If the World demanded the UN act, and supported it with
troops and materials, than any action of the United States
would be seen as aggression.

Mr. Hitchens stands in a country in which the President was
elected in a manner similar to Robert Mugabe, where the
disinformation rivals that of any dictatorship.

He stands in country which did nothing to save people from
the ravages of Katrina where in Cuba 250k were moved, and
in Jamaica buses were sent to evacuate people from the most
threatened areas.

He stands in a country which time and again proves that
money is important, life is not, and has the audacity to spew
sentiments that belong to a semi-illiterate farm boy who has
never been farther than the creek.

Is this what happens to old Communists? Then turn into
paunchy confused fundies without the benefit of a Deity?

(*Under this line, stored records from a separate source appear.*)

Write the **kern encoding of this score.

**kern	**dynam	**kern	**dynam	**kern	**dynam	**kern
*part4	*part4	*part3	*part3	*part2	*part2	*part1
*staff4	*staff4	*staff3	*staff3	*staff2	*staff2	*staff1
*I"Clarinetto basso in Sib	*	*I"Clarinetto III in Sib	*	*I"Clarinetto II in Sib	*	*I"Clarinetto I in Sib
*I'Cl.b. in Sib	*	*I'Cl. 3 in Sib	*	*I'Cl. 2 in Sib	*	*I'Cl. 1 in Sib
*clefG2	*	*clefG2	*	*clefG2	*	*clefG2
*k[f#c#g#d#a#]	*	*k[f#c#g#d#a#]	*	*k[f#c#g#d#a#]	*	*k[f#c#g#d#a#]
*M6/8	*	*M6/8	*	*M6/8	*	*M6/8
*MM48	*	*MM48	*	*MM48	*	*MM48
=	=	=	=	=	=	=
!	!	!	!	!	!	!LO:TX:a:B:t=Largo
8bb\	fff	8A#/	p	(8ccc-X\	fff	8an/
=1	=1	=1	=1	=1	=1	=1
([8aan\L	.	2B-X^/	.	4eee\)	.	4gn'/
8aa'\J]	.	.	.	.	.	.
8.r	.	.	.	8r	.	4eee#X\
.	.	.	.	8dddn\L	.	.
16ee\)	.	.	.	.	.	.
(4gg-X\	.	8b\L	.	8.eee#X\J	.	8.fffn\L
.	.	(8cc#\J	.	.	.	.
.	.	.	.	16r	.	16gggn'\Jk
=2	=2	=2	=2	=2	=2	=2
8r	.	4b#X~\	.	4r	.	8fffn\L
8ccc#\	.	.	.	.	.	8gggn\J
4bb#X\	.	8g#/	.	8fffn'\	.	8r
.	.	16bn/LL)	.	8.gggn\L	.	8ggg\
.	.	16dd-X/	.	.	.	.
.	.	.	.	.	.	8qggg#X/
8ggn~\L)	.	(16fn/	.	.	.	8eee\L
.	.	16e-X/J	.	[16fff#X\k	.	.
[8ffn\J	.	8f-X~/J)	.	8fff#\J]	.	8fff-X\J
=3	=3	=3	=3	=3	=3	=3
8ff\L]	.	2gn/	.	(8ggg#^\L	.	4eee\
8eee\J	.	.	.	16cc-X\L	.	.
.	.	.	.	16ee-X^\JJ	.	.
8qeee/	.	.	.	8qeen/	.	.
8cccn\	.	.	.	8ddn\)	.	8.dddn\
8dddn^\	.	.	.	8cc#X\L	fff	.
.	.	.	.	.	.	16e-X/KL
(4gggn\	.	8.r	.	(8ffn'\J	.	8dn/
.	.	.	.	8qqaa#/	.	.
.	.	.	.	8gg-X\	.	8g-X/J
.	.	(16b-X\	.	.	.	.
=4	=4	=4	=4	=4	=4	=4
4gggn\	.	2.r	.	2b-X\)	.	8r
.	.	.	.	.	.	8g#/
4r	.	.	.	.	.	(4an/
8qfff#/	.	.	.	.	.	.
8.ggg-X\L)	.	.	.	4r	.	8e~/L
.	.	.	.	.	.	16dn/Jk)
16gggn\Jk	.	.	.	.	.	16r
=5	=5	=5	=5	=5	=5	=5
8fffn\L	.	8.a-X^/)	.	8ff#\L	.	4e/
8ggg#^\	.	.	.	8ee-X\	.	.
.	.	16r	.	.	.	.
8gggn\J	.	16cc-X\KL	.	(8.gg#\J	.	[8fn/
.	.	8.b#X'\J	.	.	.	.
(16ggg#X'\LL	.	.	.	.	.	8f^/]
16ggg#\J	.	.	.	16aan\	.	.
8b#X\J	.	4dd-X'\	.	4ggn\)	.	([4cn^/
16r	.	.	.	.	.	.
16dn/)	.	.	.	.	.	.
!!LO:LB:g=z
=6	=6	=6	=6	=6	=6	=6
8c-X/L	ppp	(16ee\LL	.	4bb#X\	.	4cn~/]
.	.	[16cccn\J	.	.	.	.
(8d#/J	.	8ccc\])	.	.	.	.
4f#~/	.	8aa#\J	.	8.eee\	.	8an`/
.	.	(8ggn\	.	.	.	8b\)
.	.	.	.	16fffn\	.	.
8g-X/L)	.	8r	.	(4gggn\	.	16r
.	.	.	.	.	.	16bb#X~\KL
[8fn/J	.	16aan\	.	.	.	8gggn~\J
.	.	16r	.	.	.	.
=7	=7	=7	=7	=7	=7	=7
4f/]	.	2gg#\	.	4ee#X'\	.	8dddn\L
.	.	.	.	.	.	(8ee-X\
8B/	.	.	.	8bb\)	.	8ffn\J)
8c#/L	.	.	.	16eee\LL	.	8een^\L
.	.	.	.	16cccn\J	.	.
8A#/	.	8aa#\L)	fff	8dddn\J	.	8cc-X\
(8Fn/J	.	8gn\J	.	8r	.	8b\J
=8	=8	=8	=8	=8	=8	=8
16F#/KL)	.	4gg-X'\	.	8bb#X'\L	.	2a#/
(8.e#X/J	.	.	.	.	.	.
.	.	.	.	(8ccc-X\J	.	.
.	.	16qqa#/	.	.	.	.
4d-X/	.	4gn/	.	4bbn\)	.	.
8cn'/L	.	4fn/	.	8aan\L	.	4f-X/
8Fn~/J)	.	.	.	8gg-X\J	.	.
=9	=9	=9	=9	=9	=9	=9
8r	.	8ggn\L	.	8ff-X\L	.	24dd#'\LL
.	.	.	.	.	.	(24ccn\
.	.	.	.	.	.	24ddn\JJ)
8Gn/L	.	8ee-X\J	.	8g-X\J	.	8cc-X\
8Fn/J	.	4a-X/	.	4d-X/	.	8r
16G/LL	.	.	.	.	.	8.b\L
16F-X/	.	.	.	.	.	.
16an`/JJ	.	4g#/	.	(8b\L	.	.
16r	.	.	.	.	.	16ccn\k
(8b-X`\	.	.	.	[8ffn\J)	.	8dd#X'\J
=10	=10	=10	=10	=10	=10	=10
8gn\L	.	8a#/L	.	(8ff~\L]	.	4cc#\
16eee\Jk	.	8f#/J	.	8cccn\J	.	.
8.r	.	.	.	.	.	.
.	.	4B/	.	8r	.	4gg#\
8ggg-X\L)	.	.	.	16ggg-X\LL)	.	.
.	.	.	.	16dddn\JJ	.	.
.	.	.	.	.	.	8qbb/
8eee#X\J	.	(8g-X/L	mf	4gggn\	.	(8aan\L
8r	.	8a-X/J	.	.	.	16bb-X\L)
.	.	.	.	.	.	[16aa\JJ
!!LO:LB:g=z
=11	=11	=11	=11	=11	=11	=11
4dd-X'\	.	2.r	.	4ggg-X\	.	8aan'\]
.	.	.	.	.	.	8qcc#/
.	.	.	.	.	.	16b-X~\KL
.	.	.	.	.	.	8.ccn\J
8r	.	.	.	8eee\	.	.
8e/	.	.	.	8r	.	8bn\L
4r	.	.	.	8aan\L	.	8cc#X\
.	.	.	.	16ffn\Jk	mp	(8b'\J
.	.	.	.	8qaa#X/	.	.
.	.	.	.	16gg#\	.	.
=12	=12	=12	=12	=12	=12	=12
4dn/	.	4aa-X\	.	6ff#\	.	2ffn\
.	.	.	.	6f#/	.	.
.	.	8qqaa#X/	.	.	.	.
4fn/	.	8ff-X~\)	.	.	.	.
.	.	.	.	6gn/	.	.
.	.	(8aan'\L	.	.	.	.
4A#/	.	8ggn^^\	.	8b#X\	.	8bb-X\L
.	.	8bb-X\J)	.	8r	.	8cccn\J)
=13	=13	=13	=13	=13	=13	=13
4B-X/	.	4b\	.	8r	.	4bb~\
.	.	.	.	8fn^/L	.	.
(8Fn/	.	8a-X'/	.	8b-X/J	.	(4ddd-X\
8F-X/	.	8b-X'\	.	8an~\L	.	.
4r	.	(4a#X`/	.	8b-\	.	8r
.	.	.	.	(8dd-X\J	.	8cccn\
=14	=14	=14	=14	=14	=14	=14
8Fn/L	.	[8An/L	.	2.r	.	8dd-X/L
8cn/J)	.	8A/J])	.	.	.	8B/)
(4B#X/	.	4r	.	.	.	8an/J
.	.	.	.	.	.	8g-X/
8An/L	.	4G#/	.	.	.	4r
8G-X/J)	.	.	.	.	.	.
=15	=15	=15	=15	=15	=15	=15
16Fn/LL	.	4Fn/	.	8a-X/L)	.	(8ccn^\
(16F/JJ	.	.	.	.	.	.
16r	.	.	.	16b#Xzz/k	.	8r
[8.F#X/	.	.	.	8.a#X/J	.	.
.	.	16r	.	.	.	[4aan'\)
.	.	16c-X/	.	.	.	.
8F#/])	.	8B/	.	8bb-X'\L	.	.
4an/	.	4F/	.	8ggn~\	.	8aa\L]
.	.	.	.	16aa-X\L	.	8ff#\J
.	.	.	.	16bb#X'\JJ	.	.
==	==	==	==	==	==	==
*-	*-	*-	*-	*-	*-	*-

Why should anyone be interested in reading the views of someone who in 2003 wrote:
"This will be no war - there will be a fairly brief and ruthless military intervention. The president will give an order. It will be rapid, accurate and dazzling ... It will be greeted by the majority of the Iraqi people as an emancipation. And I say, bring it on." Christopher Hitchens, Vanity Fair, JAN 28, 2003.
On January 28 2003 I knew it was going to be long drawn out, messy and would reverberate for decades, and the political repercussions for the UK and US would be enormous.